Project Independence to celebrate 40 years
BENNINGTON — When Bennington Project Independence started, 40 years ago, the entire caseload numbered four people.
Now, the center sees about 50 to 55 people a day.
After weathering years with uncertain funding and working to handle changing community needs, leaders say it's time to celebrate.
"We want to share the joy" of 40 years, said Linda Wichlac, executive director of BPI. "[We've been] quietly doing our job. And now we want to party."
BPI will host a 40th anniversary celebration at its Richard A. Sleeman Center Saturday, Sept. 29 at 6 p.m., at a cost of $50 per person.
The event will feature appetizers, a buffet dinner, desserts and entertainment, along with a silent auction with items like a canoe, artwork, china and many gift baskets with items from local businesses. It is open to the public; people can register by calling BPI or online.
Over the years, BPI has seen significant changes.
It started out in a church basement with four participants, moving to a site in an old grist mill to its current location, which officially opened in 2009.
BPI serves a wide range of people, from independent seniors to individuals with greater physical needs to people with Alzheimer's Disease or brain injuries.
Staff offer various activities, medical support and community for seniors.
Currently, the board of directors is looking at a strategic planning process to better meet changing community needs.

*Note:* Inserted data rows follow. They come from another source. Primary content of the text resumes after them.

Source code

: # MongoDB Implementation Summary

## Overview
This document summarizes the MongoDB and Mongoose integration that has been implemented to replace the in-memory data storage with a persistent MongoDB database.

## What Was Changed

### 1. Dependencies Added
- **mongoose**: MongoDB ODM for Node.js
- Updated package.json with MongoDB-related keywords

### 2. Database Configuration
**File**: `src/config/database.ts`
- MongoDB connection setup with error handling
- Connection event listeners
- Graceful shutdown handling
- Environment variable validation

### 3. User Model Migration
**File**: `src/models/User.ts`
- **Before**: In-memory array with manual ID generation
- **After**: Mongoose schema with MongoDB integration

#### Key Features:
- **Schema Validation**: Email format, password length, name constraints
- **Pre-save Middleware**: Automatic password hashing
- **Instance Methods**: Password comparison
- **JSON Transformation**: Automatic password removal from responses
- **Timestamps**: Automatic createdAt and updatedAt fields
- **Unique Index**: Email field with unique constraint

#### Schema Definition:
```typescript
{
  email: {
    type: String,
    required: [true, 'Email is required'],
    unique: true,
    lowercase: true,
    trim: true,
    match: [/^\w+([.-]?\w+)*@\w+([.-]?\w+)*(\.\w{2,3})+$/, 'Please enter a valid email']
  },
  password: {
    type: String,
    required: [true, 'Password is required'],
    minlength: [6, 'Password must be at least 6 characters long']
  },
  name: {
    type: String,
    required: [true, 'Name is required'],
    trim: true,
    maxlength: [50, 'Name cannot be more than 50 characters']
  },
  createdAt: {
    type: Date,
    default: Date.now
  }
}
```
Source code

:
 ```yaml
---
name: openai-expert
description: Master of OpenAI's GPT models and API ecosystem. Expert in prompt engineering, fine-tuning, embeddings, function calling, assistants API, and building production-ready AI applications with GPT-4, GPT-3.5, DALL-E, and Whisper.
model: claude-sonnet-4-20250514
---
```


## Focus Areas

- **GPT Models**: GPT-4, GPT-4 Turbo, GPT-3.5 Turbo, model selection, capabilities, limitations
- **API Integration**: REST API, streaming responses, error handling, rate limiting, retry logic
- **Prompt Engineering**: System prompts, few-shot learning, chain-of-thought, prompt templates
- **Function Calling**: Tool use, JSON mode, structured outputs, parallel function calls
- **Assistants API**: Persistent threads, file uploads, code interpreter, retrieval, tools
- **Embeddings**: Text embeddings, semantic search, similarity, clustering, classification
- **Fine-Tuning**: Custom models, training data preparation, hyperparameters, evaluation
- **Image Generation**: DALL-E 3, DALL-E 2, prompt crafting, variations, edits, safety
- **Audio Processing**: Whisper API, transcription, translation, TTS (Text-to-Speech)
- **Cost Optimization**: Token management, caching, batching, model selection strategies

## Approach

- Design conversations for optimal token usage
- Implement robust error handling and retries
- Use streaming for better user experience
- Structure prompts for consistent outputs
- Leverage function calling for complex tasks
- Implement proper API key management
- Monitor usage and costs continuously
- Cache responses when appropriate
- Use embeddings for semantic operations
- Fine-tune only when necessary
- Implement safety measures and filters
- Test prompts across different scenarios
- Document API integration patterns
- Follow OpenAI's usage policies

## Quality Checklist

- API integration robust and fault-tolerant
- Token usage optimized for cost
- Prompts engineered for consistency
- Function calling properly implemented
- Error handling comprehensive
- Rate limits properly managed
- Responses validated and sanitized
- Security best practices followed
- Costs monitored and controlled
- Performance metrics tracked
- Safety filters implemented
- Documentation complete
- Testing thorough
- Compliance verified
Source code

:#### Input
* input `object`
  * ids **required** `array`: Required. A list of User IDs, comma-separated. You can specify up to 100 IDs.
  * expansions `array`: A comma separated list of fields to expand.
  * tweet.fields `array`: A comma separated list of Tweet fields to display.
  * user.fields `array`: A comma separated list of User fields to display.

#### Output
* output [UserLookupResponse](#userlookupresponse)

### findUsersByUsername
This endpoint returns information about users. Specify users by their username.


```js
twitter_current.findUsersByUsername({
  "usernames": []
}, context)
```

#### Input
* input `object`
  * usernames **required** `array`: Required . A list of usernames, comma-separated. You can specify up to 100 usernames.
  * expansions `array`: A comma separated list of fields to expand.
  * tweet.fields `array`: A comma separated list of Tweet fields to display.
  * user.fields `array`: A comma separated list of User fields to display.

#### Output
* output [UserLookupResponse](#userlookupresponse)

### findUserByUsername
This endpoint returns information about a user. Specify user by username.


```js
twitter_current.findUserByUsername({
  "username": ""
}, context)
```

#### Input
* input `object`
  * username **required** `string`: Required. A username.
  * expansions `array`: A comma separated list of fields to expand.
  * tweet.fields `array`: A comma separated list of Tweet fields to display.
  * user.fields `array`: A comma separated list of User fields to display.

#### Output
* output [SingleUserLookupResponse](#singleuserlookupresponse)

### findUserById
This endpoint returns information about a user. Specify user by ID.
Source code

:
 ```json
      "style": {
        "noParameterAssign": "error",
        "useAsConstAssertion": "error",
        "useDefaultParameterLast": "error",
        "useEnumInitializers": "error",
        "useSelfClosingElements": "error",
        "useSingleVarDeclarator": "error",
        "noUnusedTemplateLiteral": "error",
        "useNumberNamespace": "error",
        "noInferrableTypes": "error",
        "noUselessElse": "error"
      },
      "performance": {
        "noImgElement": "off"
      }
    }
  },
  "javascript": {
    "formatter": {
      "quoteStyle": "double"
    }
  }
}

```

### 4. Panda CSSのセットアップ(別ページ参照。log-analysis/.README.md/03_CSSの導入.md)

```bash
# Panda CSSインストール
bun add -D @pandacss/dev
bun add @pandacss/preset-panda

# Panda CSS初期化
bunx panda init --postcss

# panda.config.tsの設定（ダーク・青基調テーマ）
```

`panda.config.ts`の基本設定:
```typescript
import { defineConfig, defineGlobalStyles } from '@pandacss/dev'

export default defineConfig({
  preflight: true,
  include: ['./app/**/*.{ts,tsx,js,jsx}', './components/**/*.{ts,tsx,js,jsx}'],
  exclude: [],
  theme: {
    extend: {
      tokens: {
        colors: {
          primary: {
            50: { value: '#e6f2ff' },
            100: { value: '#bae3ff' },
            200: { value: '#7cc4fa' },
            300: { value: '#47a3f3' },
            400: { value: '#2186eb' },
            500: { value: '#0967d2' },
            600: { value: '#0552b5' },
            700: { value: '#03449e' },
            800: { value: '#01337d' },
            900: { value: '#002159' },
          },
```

"We're here to meet some of the growing need," Wichlac said.
Another goal is to finish the lower level of the center, but that wouldn't be undertaken without community feedback.
The project would cost about $1.5 million, and would potentially involve a capital campaign.
The need for the center's services will likely grow, as Vermont is set to become the eldest state in the nation in just a few years, said Wichlac, who has been executive director for 30 years.
What is now Bennington Project Independence was founded in 1978 by people from the Bennington Elder Action Committee, working in conjunction with the town of Bennington and Vermont's Office on Aging.
They wanted an alternate option to nursing homes for seniors who needed support.
Many of the staff have remained with BPI for years, providing comprehensive day services for older adults and younger adults with disabilities.
"It's something really to celebrate," said Andy Beckerman, a member of the board of directors.
Despite its many years of operation, in the past, there were times when BPI came close to not getting needed funded.
"It just was jaw-dropping, how close it came at times," Beckerman said.
Beckerman said he hopes the center raises $55,000 from the event.
"I think that's very possible, because people are extremely generous," he said.